According to Nikkei Asia, an emerging quadrilateral group,
between the United States, Japan, Australia and the Philippines, has become the
core of Washington's foreign security policy in the Indo-Pacific, quickly
overtaking the Quad in priority.
US
Defense Secretary Lloyd Austin held a series of meetings in Hawaii with his
counterparts from the three countries last Thursday to set an "ambitious
course" for peace, stability and deterrence in the Indo-Pacific. The
four-way alliance has reportedly been nicknamed the "Squad" by
Pentagon officials.
The four nations have held maritime military drills in April
and are expected to hold more later this year.
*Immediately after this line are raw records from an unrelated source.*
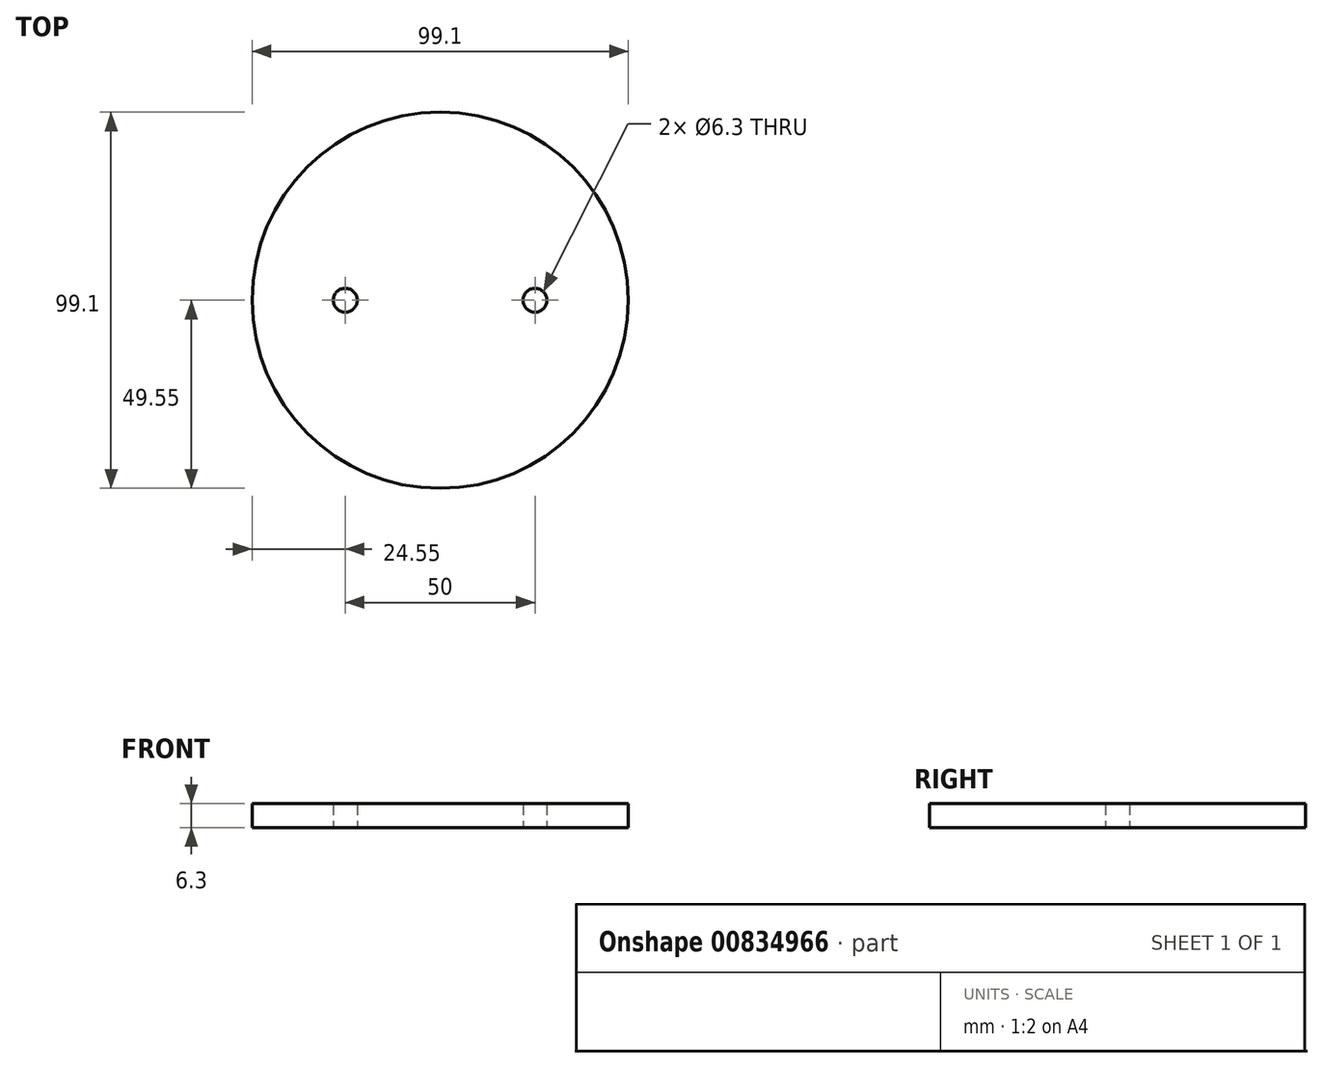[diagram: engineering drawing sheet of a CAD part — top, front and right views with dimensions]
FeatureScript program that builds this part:
annotation { "Feature Type Name" : "Feature", "Feature Type Description" : "" }
export const myFeature = defineFeature(function(context is Context, id is Id, definition is map)
    precondition{}
    {
        {
            var Q0;
            Q0=qCreatedBy(makeId("Front.planeOp"),FACE);
            var sketch = newSketch(context, id + "F0", { "sketchPlane" : qUnion([Q0])});
            skLineSegment(sketch, "E0", {"start": v(-49.55, 6.3) * mm, "end": v(-49.55, 12.6) * mm});
            skLineSegment(sketch, "E1", {"start": v(-49.55, 12.6) * mm, "end": v(0, 12.6) * mm});
            skLineSegment(sketch, "E2", {"start": v(0, 12.6) * mm, "end": v(0, 0) * mm});
            skLineSegment(sketch, "E3", {"start": v(0, 2.5) * mm, "end": v(0, -12.8) * mm});
            skLineSegment(sketch, "E4", {"start": v(-49.55, 6.3) * mm, "end": v(0, 6.3) * mm});
            skLineSegment(sketch, "E5", {"start": v(0, 6.3) * mm, "end": v(0, 12.6) * mm});
            skSolve(sketch);
        }
        {
            var Q0;
            Q0=makeQuery(id+"F0.imprint","IMPRINT",FACE,{"disambiguationData":[TD([[makeQuery(id+"F0.imprint","IMPRINT",EDGE,{"derivedFrom":sQuery(id+"F0.wireOp",EDGE,"KPOy5Dg6-L2cZ-RmG1-JL2Y-emlwueLXsoj0")}),-1.0]])]});
            var Q1;
            Q1=makeQuery(id+"F0.imprint","IMPRINT",FACE,{"disambiguationData":[TD([[makeQuery(id+"F0.imprint","IMPRINT",EDGE,{"derivedFrom":sQuery(id+"F0.wireOp",EDGE,"E0")}),-1.0]])]});
            var Q2;
            Q2=sQuery(id+"F0.wireOp",EDGE,"E3");
            revolve(context, id + "F1", {"surfaceOperationType" : NewSurfaceOperationType.NEW, "entities" : qUnion([Q0, Q1]), "axis" : qUnion([Q2]), "revolveType" : RevolveType.FULL});
        }
        {
            var Q0;
            Q0=qCreatedBy(makeId("Top.planeOp"),FACE);
            var sketch = newSketch(context, id + "F2", { "sketchPlane" : qUnion([Q0])});
            skPoint(sketch, "E6", {"position": v(25, 0) * mm});
            skPoint(sketch, "E7", {"position": v(-25, 0) * mm});
            skSolve(sketch);
        }
        {
            var Q0;
            Q0=sQuery(id+"F2.wireOp",VERTEX,"E6");
            var Q1;
            Q1=sQuery(id+"F2.wireOp",VERTEX,"E7");
            var Q2;
            Q2=makeQuery(id+"F1.opRevolve","SWEPT_BODY",BODY,{"disambiguationData":[OSD([sQuery(id+"F0.wireOp",EDGE,"KPOy5Dg6-L2cZ-RmG1-JL2Y-emlwueLXsoj0"),sQuery(id+"F0.wireOp",EDGE,"zHhjstx2-zBRU-L1TK-amxH-6YpQQBydax53"),sQuery(id+"F0.wireOp",EDGE,"E0"),sQuery(id+"F0.wireOp",EDGE,"E1"),sQuery(id+"F0.wireOp",EDGE,"E2"),sQuery(id+"F0.wireOp",EDGE,"xgb0HH9I-2Ncw-98Sp-GOMs-A0hfZGj3ipNI")])]});
            hole(context, id + "F3", {"style" : HoleStyle.SIMPLE, "endStyle" : HoleEndStyle.THROUGH, "oppositeDirection" : true, "holeDiameter" : 6.3 * mm, "majorDiameter" : 5 * mm, "isTappedThrough" : true, "tappedDepth" : 12 * mm, "tapClearance" : 3, "startFromSketch" : true, "locations" : qUnion([Q0, Q1]), "scope" : qUnion([Q2])});
        }
    });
Ashley Tellis, a senior fellow at the Carnegie Endowment for
International Peace, said the Quad, a gathering of the US, Japan, India and
Australia, has "an appearance of slippage" due to scheduling problems
caused by the elections in India, an upcoming one in the U.S., and the wars in
Europe and the Middle East.
But Tellis said these developments have put the role of the
Quad in perspective.
"Where balancing China is concerned, the Quad is only
one arrow among many in the US quiver," he said. "It has its greatest
value in peacetime.
"In militarized crises and conflict with China, the
minilaterals like AUKUS and the 'Squad', and most importantly, the US-Japan
alliance will prove to be far more important than the Quad," he said.
"That is not to denigrate the Quad. It is simply
underscoring a strategic fact of life," the former special assistant to
President George W. Bush added.
Dhruva Jaishankar, executive director of the Observer
Research Foundation America, said the newfound attention on the Squad grouping
comes at a time when China has fired water cannons at Philippine supply ships
in the South China Sea to prevent delivery of construction materials to the BRP
Sierra Madre, a World War II-era ship grounded on the Second Thomas Shoal to
bolster Manila's sovereignty.
"That's really where China's applying the greatest
pressure at this time, even more than Taiwan, and it's really a test of the US
alliance," Jaishankar said.
China's Foreign Ministry spokesperson has previously said
the water cannon firings were a response to the ships intruding "without
China's permission" and a "serious infringement" on Chinese
sovereignty
New Delhi had hoped to convene a Quad summit earlier in the
year, to coincide with a possible visit by US President Joe Biden visit to
India in January, but the US leader was unable to make it citing a tight
schedule.
India also explored a Quad summit before the Indian
elections that began on April 19, according to Jaishankar. That too was
thwarted by Biden's March 07 State of the Union address and Japanese Prime
Minister Fumio Kishdia's state-level visit to the US on April 10.
"Clearly the triangle of the US, Japan and Australia is
far more important," said Kent Calder, director of the Edwin O. Reischauer
Center for East Asian Studies at the Johns Hopkins School of Advanced
International Studies, adding that "a series of strategic triangles
(including the U.S., Japan and South Korea, and the US, Japan and Philippines)
are really the core of US foreign policy now."
The professor noted that all of these strategic triangles
have clear functional purposes. The Biden administration is "too busy for
more talk shops," he said. "The Quad under current circumstances does
have that problem."
But Lisa Curtis, director of the Indo-Pacific Security
Program at the Center for a New American Security, said the Squad is not a
"replacement" for the Quad and should rather be seen as a supplement.
"India is an important part of the US Indo-Pacific
strategy. It's a critical part," she said.
"In the event that there's any kind of conflict or
crisis, either in the Taiwan Strait or the South China Sea, India will play a
critical role in keeping an eye on the Indian Ocean region and the Malacca
Strait," she said.
The difference between the Quad and the Squad is the
presence of the word "deterrence." Despite its formal name of
Quadrilateral Security Dialogue, the Quad has stayed away from security issues.
Joint statements issued after the past three Quad leaders
summits have included references of "peace" and "stability"
of the region but has never spoken about deterrence.
This is out of consideration for India, who has had a
tradition of non-alignment, more recently known as strategic autonomy.